Uramoto H, Mitsudomi T
Cancer Chemotherapy Center, University of Occupational and Environmental Health, Japan.
Br J Cancer. 2007 Mar 26;96(6):857-63. doi: 10.1038/sj.bjc.6603665. Epub 2007 Feb 27.
Subsets of patients with non-small cell lung cancer respond remarkably well to small molecule tyrosine kinase inhibitors (TKI) specific for epidermal growth factor receptor (EGFR) such as gefitinib or erlotinib. In 2004, it was found that EGFR mutations occurring in the kinase domain are strongly associated with EGFR-TKI sensitivity. However, subsequent studies revealed that this relationship was not perfect and various predictive markers have been reported. These include EGFR gene copy numbers, status of ligands for EGFR, changes in other HER family genes or molecules downstream to EGFR including KRAS or AKT. In this review, we would like to review current knowledge of predictive factors for EGFR-TKI. As all but one phase III trials failed to show a survival advantage of the treatment arm involving EGFR-TKIs, it is necessary to select patients by these biomarkers in future clinical trials. Through these efforts, it would be possible to individualise EGFR-TKI treatment for patients suffering from lung cancer.

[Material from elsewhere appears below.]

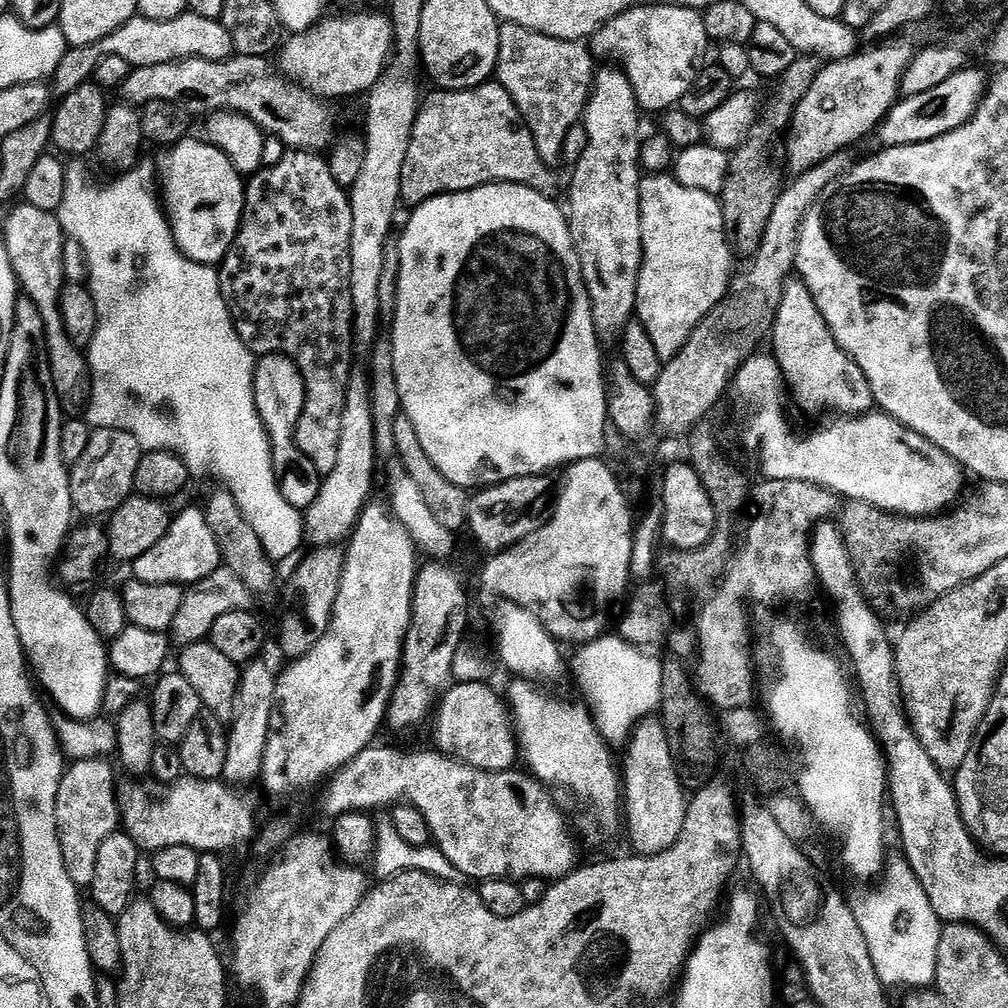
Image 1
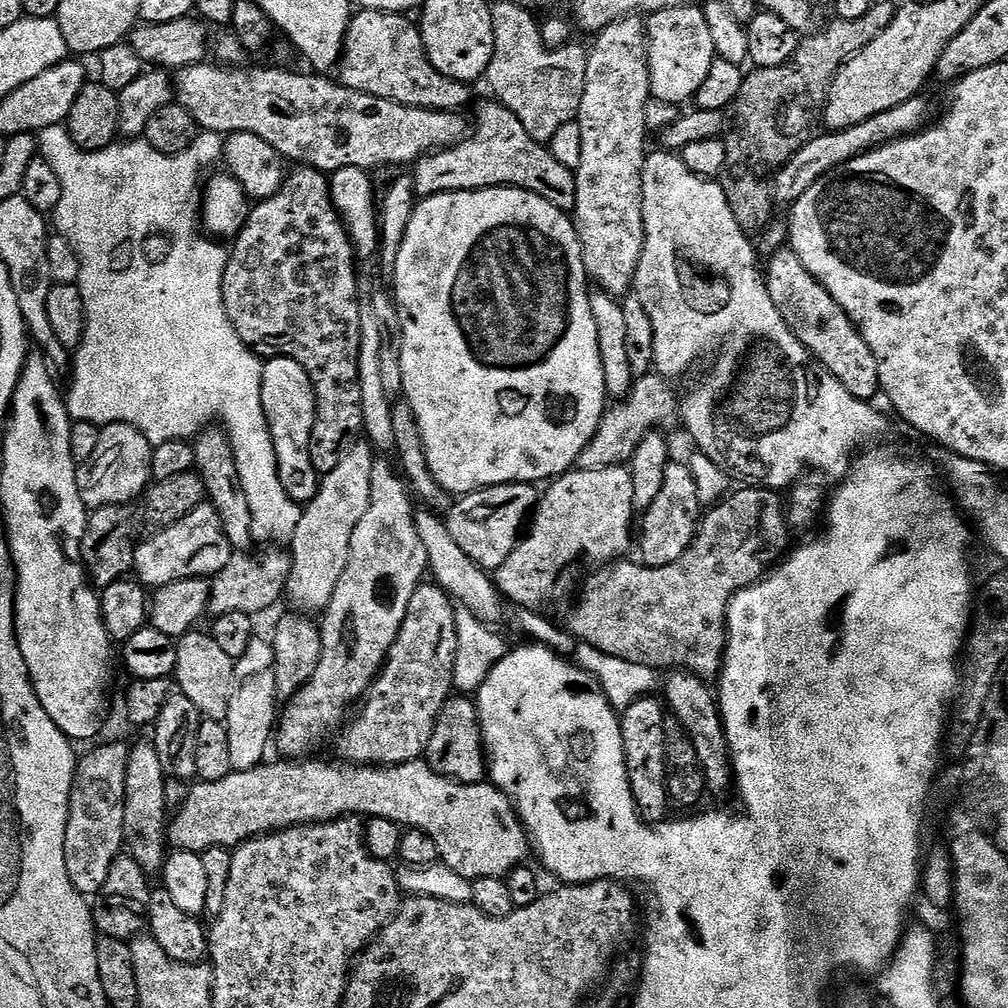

非小细胞肺癌患者的某些亚组对表皮生长因子受体(EGFR)特异性的小分子酪氨酸激酶抑制剂(TKI),如吉非替尼或厄洛替尼,反应非常良好。2004年,人们发现激酶结构域中发生的EGFR突变与EGFR-TKI敏感性密切相关。然而,随后的研究表明这种关系并不完美,并且已经报道了各种预测标志物。这些包括EGFR基因拷贝数、EGFR配体状态、其他HER家族基因或EGFR下游分子(包括KRAS或AKT)的变化。在本综述中,我们希望回顾EGFR-TKI预测因素的当前知识。由于除一项III期试验外,其他所有试验均未能显示涉及EGFR-TKIs的治疗组具有生存优势,因此有必要在未来的临床试验中通过这些生物标志物选择患者。通过这些努力,有可能为肺癌患者个体化EGFR-TKI治疗。